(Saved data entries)
****************************************

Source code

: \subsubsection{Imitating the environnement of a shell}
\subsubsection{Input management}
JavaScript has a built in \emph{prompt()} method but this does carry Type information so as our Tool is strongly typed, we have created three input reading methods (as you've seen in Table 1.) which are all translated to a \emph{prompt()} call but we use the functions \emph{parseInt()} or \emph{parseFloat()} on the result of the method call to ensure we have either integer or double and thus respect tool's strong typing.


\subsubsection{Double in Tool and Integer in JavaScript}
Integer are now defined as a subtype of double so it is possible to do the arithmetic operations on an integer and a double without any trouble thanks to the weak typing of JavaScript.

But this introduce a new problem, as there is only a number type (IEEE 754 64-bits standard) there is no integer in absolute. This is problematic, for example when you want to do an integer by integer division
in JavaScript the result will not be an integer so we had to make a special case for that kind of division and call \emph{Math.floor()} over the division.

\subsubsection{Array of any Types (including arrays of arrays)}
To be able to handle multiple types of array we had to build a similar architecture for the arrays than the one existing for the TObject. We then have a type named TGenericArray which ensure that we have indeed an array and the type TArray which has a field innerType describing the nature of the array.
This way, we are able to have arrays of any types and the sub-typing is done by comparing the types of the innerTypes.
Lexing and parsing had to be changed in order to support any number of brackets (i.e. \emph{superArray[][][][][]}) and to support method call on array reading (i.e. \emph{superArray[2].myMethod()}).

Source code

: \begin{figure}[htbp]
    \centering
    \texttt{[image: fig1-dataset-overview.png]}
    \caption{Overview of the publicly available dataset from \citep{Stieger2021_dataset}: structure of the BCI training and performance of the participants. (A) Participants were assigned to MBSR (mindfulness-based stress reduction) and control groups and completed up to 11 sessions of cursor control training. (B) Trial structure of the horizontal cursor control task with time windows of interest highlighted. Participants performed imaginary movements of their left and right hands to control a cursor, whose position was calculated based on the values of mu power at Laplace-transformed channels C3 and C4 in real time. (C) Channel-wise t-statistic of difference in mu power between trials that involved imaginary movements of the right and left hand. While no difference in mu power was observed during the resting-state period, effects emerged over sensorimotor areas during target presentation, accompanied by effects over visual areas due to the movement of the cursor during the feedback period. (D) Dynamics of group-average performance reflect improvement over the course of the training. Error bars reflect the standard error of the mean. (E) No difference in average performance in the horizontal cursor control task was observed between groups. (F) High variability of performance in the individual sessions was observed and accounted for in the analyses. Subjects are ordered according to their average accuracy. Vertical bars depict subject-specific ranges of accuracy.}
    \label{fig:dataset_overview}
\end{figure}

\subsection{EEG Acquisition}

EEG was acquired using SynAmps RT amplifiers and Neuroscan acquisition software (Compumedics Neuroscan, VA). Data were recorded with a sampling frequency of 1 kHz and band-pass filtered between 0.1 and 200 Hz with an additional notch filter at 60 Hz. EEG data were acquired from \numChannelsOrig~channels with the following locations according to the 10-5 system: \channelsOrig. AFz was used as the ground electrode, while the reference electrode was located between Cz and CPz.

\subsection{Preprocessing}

****************************************

WORK ORDER: Your answer must contain every line of the records, exactly.

ANSWER AREA:
Source code

: \subsubsection{Imitating the environnement of a shell}
\subsubsection{Input management}
JavaScript has a built in \emph{prompt()} method but this does carry Type information so as our Tool is strongly typed, we have created three input reading methods (as you've seen in Table 1.) which are all translated to a \emph{prompt()} call but we use the functions \emph{parseInt()} or \emph{parseFloat()} on the result of the method call to ensure we have either integer or double and thus respect tool's strong typing.


\subsubsection{Double in Tool and Integer in JavaScript}
Integer are now defined as a subtype of double so it is possible to do the arithmetic operations on an integer and a double without any trouble thanks to the weak typing of JavaScript.

But this introduce a new problem, as there is only a number type (IEEE 754 64-bits standard) there is no integer in absolute. This is problematic, for example when you want to do an integer by integer division
in JavaScript the result will not be an integer so we had to make a special case for that kind of division and call \emph{Math.floor()} over the division.

\subsubsection{Array of any Types (including arrays of arrays)}
To be able to handle multiple types of array we had to build a similar architecture for the arrays than the one existing for the TObject. We then have a type named TGenericArray which ensure that we have indeed an array and the type TArray which has a field innerType describing the nature of the array.
This way, we are able to have arrays of any types and the sub-typing is done by comparing the types of the innerTypes.
Lexing and parsing had to be changed in order to support any number of brackets (i.e. \emph{superArray[][][][][]}) and to support method call on array reading (i.e. \emph{superArray[2].myMethod()}).

Source code

: \begin{figure}[htbp]
    \centering
    \texttt{[image: fig1-dataset-overview.png]}
    \caption{Overview of the publicly available dataset from \citep{Stieger2021_dataset}: structure of the BCI training and performance of the participants. (A) Participants were assigned to MBSR (mindfulness-based stress reduction) and control groups and completed up to 11 sessions of cursor control training. (B) Trial structure of the horizontal cursor control task with time windows of interest highlighted. Participants performed imaginary movements of their left and right hands to control a cursor, whose position was calculated based on the values of mu power at Laplace-transformed channels C3 and C4 in real time. (C) Channel-wise t-statistic of difference in mu power between trials that involved imaginary movements of the right and left hand. While no difference in mu power was observed during the resting-state period, effects emerged over sensorimotor areas during target presentation, accompanied by effects over visual areas due to the movement of the cursor during the feedback period. (D) Dynamics of group-average performance reflect improvement over the course of the training. Error bars reflect the standard error of the mean. (E) No difference in average performance in the horizontal cursor control task was observed between groups. (F) High variability of performance in the individual sessions was observed and accounted for in the analyses. Subjects are ordered according to their average accuracy. Vertical bars depict subject-specific ranges of accuracy.}
    \label{fig:dataset_overview}
\end{figure}

\subsection{EEG Acquisition}

EEG was acquired using SynAmps RT amplifiers and Neuroscan acquisition software (Compumedics Neuroscan, VA). Data were recorded with a sampling frequency of 1 kHz and band-pass filtered between 0.1 and 200 Hz with an additional notch filter at 60 Hz. EEG data were acquired from \numChannelsOrig~channels with the following locations according to the 10-5 system: \channelsOrig. AFz was used as the ground electrode, while the reference electrode was located between Cz and CPz.

\subsection{Preprocessing}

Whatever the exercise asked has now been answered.